Por tanto, se recomienda diseñar una estrategia fiscal homogénea, a medio plazo, de la estabilidad presupuestaria de todas las Administraciones Públicas que favorezca la reducción permanente y progresiva del déficit público, con lo que se facilitaría el cumplimiento de las exigencias comunitarias. Además se debe promover la modificación normativa para concretar el contenido y extensión de las competencias de tutela financiera de las entidades locales.
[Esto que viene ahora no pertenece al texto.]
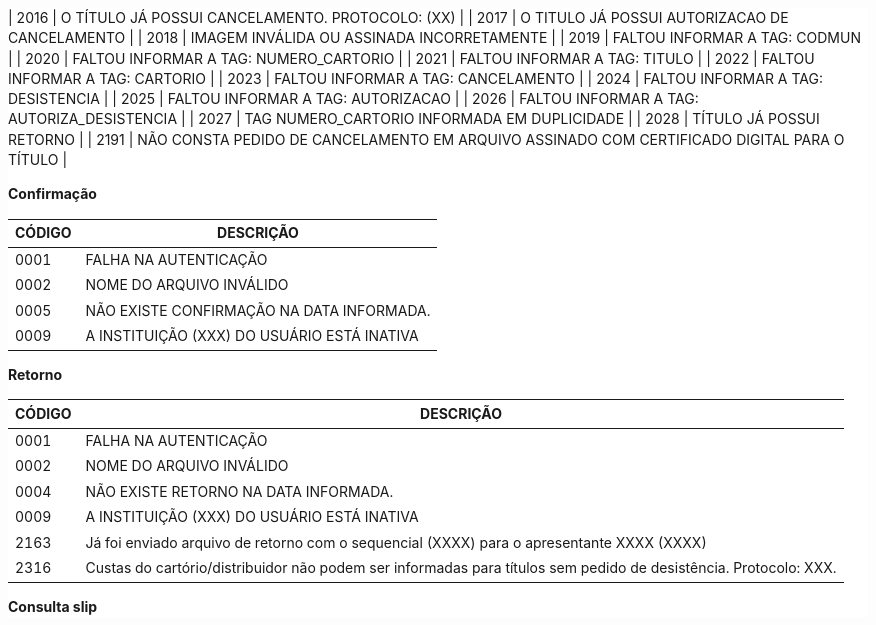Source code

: | 2016       | O TÍTULO JÁ POSSUI CANCELAMENTO. PROTOCOLO: (XX)                                            |
| 2017       | O TITULO JÁ POSSUI AUTORIZACAO DE CANCELAMENTO                                              |
| 2018       | IMAGEM INVÁLIDA OU ASSINADA INCORRETAMENTE                                                  |
| 2019       | FALTOU INFORMAR A TAG: CODMUN                                                               |
| 2020       | FALTOU INFORMAR A TAG: NUMERO\_CARTORIO                                                     |
| 2021       | FALTOU INFORMAR A TAG: TITULO                                                               |
| 2022       | FALTOU INFORMAR A TAG: CARTORIO                                                             |
| 2023       | FALTOU INFORMAR A TAG: CANCELAMENTO                                                         |
| 2024       | FALTOU INFORMAR A TAG: DESISTENCIA                                                          |
| 2025       | FALTOU INFORMAR A TAG: AUTORIZACAO                                                          |
| 2026       | FALTOU INFORMAR A TAG: AUTORIZA\_DESISTENCIA                                                |
| 2027       | TAG NUMERO\_CARTORIO INFORMADA EM DUPLICIDADE                                               |
| 2028       | TÍTULO JÁ POSSUI RETORNO                                                                    |
| 2191       | NÃO CONSTA PEDIDO DE CANCELAMENTO EM ARQUIVO ASSINADO COM CERTIFICADO DIGITAL PARA O TÍTULO |

**Confirmação**

| **CÓDIGO** | **DESCRIÇÃO**                               |
| ---------- | ------------------------------------------- |
| 0001       | FALHA NA AUTENTICAÇÃO                       |
| 0002       | NOME DO ARQUIVO INVÁLIDO                    |
| 0005       | NÃO EXISTE CONFIRMAÇÃO NA DATA INFORMADA.   |
| 0009       | A INSTITUIÇÃO (XXX) DO USUÁRIO ESTÁ INATIVA |

**Retorno**

| **CÓDIGO** | **DESCRIÇÃO**                                                                                                    |
| ---------- | ---------------------------------------------------------------------------------------------------------------- |
| 0001       | FALHA NA AUTENTICAÇÃO                                                                                            |
| 0002       | NOME DO ARQUIVO INVÁLIDO                                                                                         |
| 0004       | NÃO EXISTE RETORNO NA DATA INFORMADA.                                                                            |
| 0009       | A INSTITUIÇÃO (XXX) DO USUÁRIO ESTÁ INATIVA                                                                      |
| 2163       | Já foi enviado arquivo de retorno com o sequencial (XXXX) para o apresentante XXXX (XXXX)                        |
| 2316       | Custas do cartório/distribuidor não podem ser informadas para títulos sem pedido de desistência. Protocolo: XXX. |

**Consulta slip**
Basándose en las cifras emanadas del Proyecto de Presupuestos Generales del Estado, la AIReF ha declarado como “improbable” que la Administración Central alcance su objetivo de déficit del 0,3% y “muy improbable” que la Seguridad Social cumpla el -0,9% para 2019. Si bien, considera “factible” el objetivo del -0,1% de las comunidades autónomas y “muy probable” que las entidades locales cumplan el objetivo de estabilidad presupuestaria, con un superávit de, aproximadamente, un 0,5% del PIB.

En definitiva, parece complicado que las administraciones públicas cumplan con el objetivo de déficit del 1,3% del PIB, ya que se exige realizar un ajuste que la AIReF estima que se situará en el 2,7% del PIB, cinco décimas por encima del objetivo del 2,2%.

Por tanto, se han de promover todos aquellos mecanismos legales preventivos que sean necesarios para aquellos supuestos en los que exista un riesgo de incumplimiento de los objetivos por parte de las administraciones públicas y, por supuesto, se ha de ejercer un mayor control sobre la regla de gasto.”